Injectable fillers work wonders, and for some, they’re a godsend because they instantly add back lost volume and rejuvenate the face in mere minutes. But, there are some of us who go in for injections, hoping to get a good result, and wish that nothing was ever done.
“Intradermal and subcutaneous fillers have been a wonderful additional to our armamentarium to reverse premature facial aging,” says Newport Beach, CA, plastic surgeon Sanjay Grover, MD. “Fillers can provide beautiful, natural results when placed properly with the proper amount and with the appropriate fillers. But there are occasions, however, when patients can end up with results that are less than ideal.”
Because all hyaluronic acid injections may cause swelling, New York facial plastic surgeon Jennifer Levine, MD, usually recommends applying ice to the area for the first 48 hours and gently massaging it, too, if there is any irregularity. “Usually, at two weeks the product has settled and swelling has dissipated so if the patient wishes to reverse their filler they can do so at this time. An exception is vascular compromise, in which case the product should be injected immediately or as soon as it is recognized. Or, if there is prolonged edema after under-eye filler, which may have to do with blockage of lymphatic drainage of the area.”
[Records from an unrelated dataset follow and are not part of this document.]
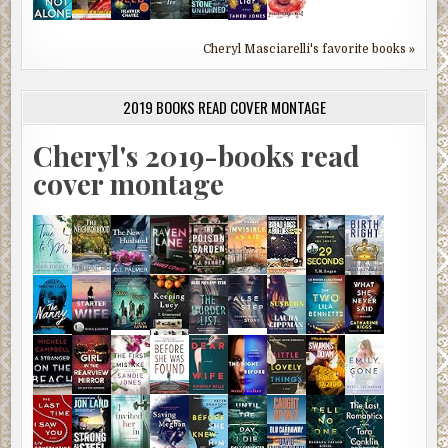
Cheryl Masciarelli's favorite books »
2019 BOOKS READ COVER MONTAGE
Cheryl's 2019-books read
cover montage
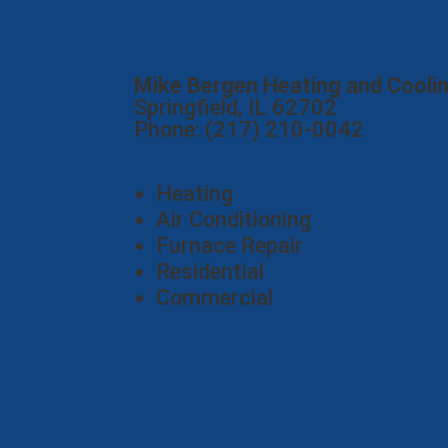
Mike Bergen Heating and Cooli
Springfield, IL 62702
Phone: (217) 210-0042
Heating
Air Conditioning
Furnace Repair
Residential
Commercial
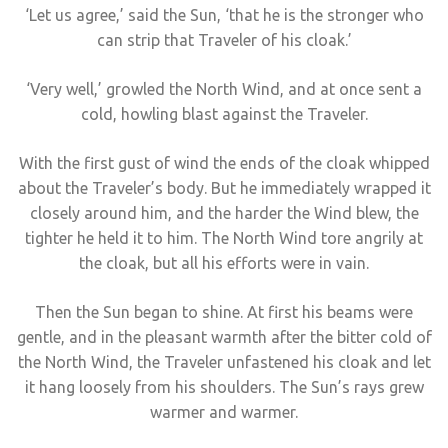
‘Let us agree,’ said the Sun, ‘that he is the stronger who
can strip that Traveler of his cloak.’
‘Very well,’ growled the North Wind, and at once sent a
cold, howling blast against the Traveler.
With the first gust of wind the ends of the cloak whipped
about the Traveler’s body. But he immediately wrapped it
closely around him, and the harder the Wind blew, the
tighter he held it to him. The North Wind tore angrily at
the cloak, but all his efforts were in vain.
Then the Sun began to shine. At first his beams were
gentle, and in the pleasant warmth after the bitter cold of
the North Wind, the Traveler unfastened his cloak and let
it hang loosely from his shoulders. The Sun’s rays grew
warmer and warmer.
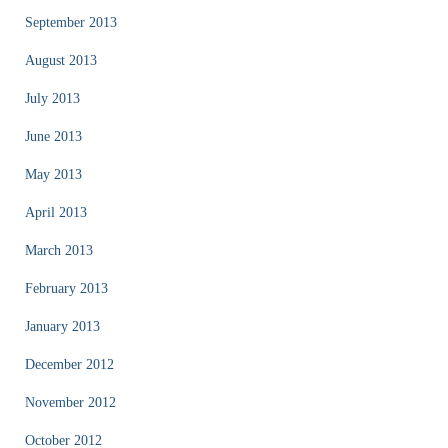
September 2013
August 2013
July 2013
June 2013
May 2013
April 2013
March 2013
February 2013
January 2013
December 2012
November 2012
October 2012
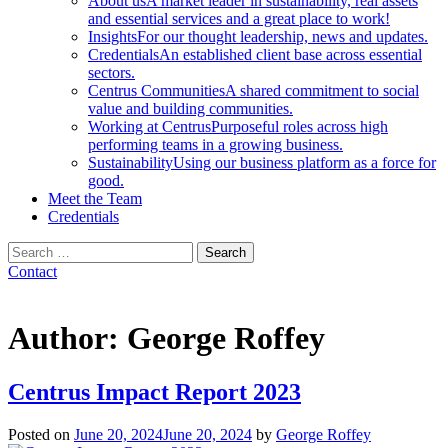
About us
A market leader in sustainability, real assets
and essential services and a great place to work!
Insights
For our thought leadership, news and updates.
Credentials
An established client base across essential
sectors.
Centrus Communities
A shared commitment to social
value and building communities.
Working at Centrus
Purposeful roles across high
performing teams in a growing business.
Sustainability
Using our business platform as a force for
good.
Meet the Team
Credentials
Search
for:
Contact
Author:
George Roffey
Centrus Impact Report 2023
Posted on
June 20, 2024
June 20, 2024
by
George Roffey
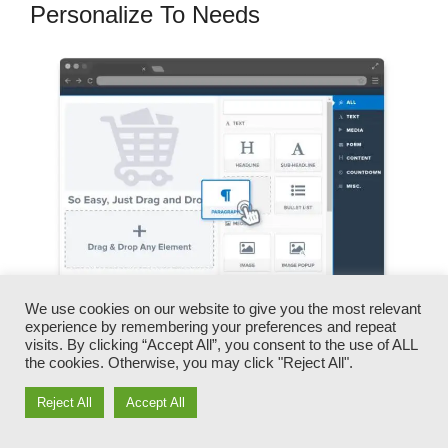
Personalize To Needs
We use cookies on our website to give you the most relevant
experience by remembering your preferences and repeat
visits. By clicking “Accept All”, you consent to the use of ALL
You can quickly swap our logos, videos,
the cookies. Otherwise, you may click "Reject All".
products, and messages.
Reject All
Accept All
ClickFunnels provides you the best of both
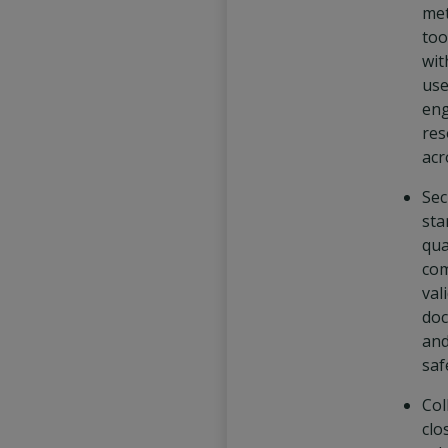
me
too
wit
use
eng
res
acr
Sec
sta
qua
com
val
doc
and
saf
Col
clo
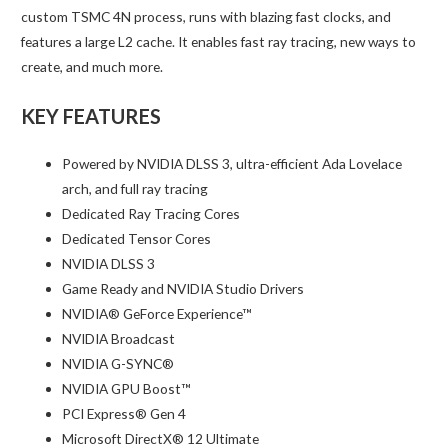
custom TSMC 4N process, runs with blazing fast clocks, and
features a large L2 cache. It enables fast ray tracing, new ways to
create, and much more.
KEY FEATURES
Powered by NVIDIA DLSS 3, ultra-efficient Ada Lovelace
arch, and full ray tracing
Dedicated Ray Tracing Cores
Dedicated Tensor Cores
NVIDIA DLSS 3
Game Ready and NVIDIA Studio Drivers
NVIDIA® GeForce Experience™
NVIDIA Broadcast
NVIDIA G-SYNC®
NVIDIA GPU Boost™
PCI Express® Gen 4
Microsoft DirectX® 12 Ultimate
For whatever reason you don’t like your injections—be it asymmetry, lumps and bumps, irregularities, overfilling, inflammation or an infection—the good thing to know is that as long as hyaluronic acid ones (Juvéderm Voluma, Volbella, Volure and Ultra, the Restylane products, and Belotero Balance) are used, they can be reversed. “The hyaluronic acid fillers are readily reversible with the injection of a protein enzyme called hyaluronidase,” explains Dr. Grover. “It can be injected in small amounts to rapidly dissolve the hyaluronic acid.” Products that contain calcium hydoxylapatite, collagen suspension with beads of polymethylmethacrylate like Radiesse, Bellafill and Sculptra Aesthetic, or even human fat, can’t easily be reversed and usually require surgical excision to undo the results.
Dr. Levine says hyalurondiase comes in two forms. “The first, Hylenex, is human recombinant hyaluronidase. The second, Vitrase, is ovine (sheep) hyaluronidase. There’s less of a chance of an allergic reaction with Hylenex, but both work quickly to dissolve filler. The dose used it dependent on the type of filler and amount that needs to be dissolved.”
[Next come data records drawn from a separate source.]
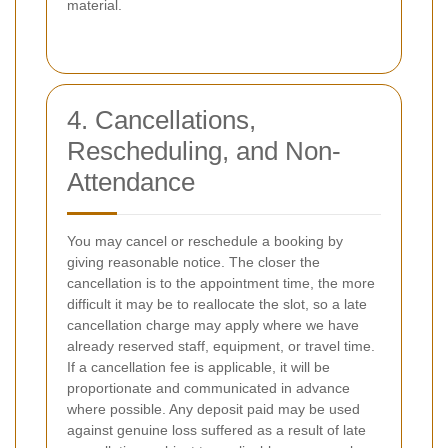
material.
4. Cancellations,
Rescheduling, and Non-
Attendance
You may cancel or reschedule a booking by
giving reasonable notice. The closer the
cancellation is to the appointment time, the more
difficult it may be to reallocate the slot, so a late
cancellation charge may apply where we have
already reserved staff, equipment, or travel time.
If a cancellation fee is applicable, it will be
proportionate and communicated in advance
where possible. Any deposit paid may be used
against genuine loss suffered as a result of late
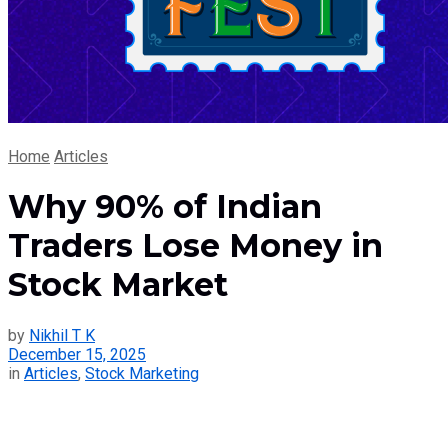
Home
Articles
Why 90% of Indian
Traders Lose Money in
Stock Market
by
Nikhil T K
December 15, 2025
in
Articles
,
Stock Marketing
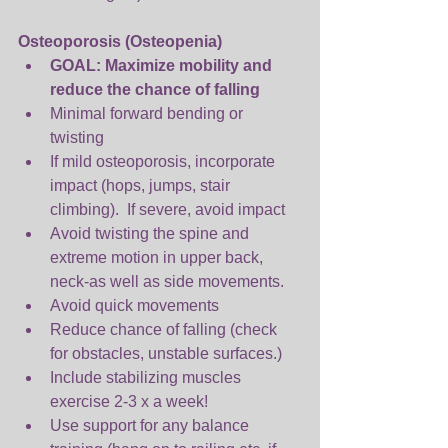
Osteoporosis (Osteopenia)
GOAL: Maximize mobility and 
reduce the chance of falling
Minimal forward bending or 
twisting  
If mild osteoporosis, incorporate 
impact (hops, jumps, stair 
climbing).  If severe, avoid impact  
Avoid twisting the spine and 
extreme motion in upper back, 
neck-as well as side movements.  
Avoid quick movements  
Reduce chance of falling (check 
for obstacles, unstable surfaces.)   
Include stabilizing muscles 
exercise 2-3 x a week!  
Use support for any balance 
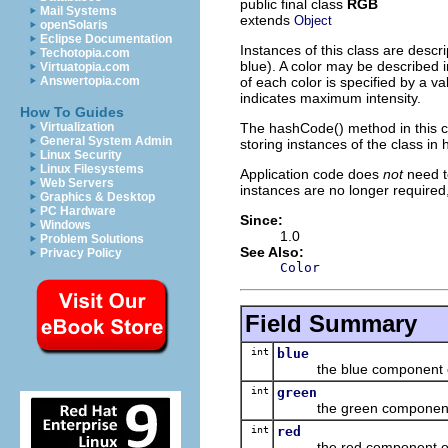
public final class
RGB
Mail Systems
extends
Object
openSolaris
Eclipse Documentation
Instances of this class are descr
Techotopia.com
blue). A color may be described i
Virtuatopia.com
of each color is specified by a v
Answertopia.com
indicates maximum intensity.
How To Guides
The hashCode() method in this cl
Virtualization
General System Admin
storing instances of the class in
Linux Security
Linux Filesystems
Application code does
not
need t
Web Servers
instances are no longer require
Graphics & Desktop
PC Hardware
Since:
Windows
1.0
Problem Solutions
See Also:
Privacy Policy
Color
Field Summary
int
blue
the blue component o
int
green
the green component 
int
red
the red component of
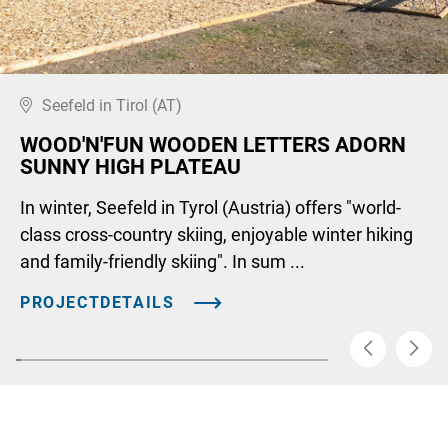
Seefeld in Tirol (AT)
WOOD'N'FUN WOODEN LETTERS ADORN
SUNNY HIGH PLATEAU
In winter, Seefeld in Tyrol (Austria) offers "world-
class cross-country skiing, enjoyable winter hiking
and family-friendly skiing". In sum ...
PROJECTDETAILS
Once the hyaluronidase has been injected into the area, it can take anywhere from a few minutes to a few days for the product to be dissolved and for everything to return back to baseline.
“It’s common to see a patient requiring hyaluronidase following injection to the tear trough or under-eye area. The area is less forgiving as the skin can be quite thin with poorer elasticity and irregularities may occur here more frequently,” says Dr. Grover. “Another area that may require hyaluronidase is the lips because they are frequently overinjected and easily reveal lumps and bumps.”
To reduce the chances of adverse effects from fillers and ensure that you’re happy with the treatment, make sure to always seek out a skilled plastic surgeon, facial plastic surgeon, oculoplastic surgeon or dermatologist when it comes to your injections—this is not the time to start bargain shopping or let an aesthetician, general practitioner or hairstylist inject you.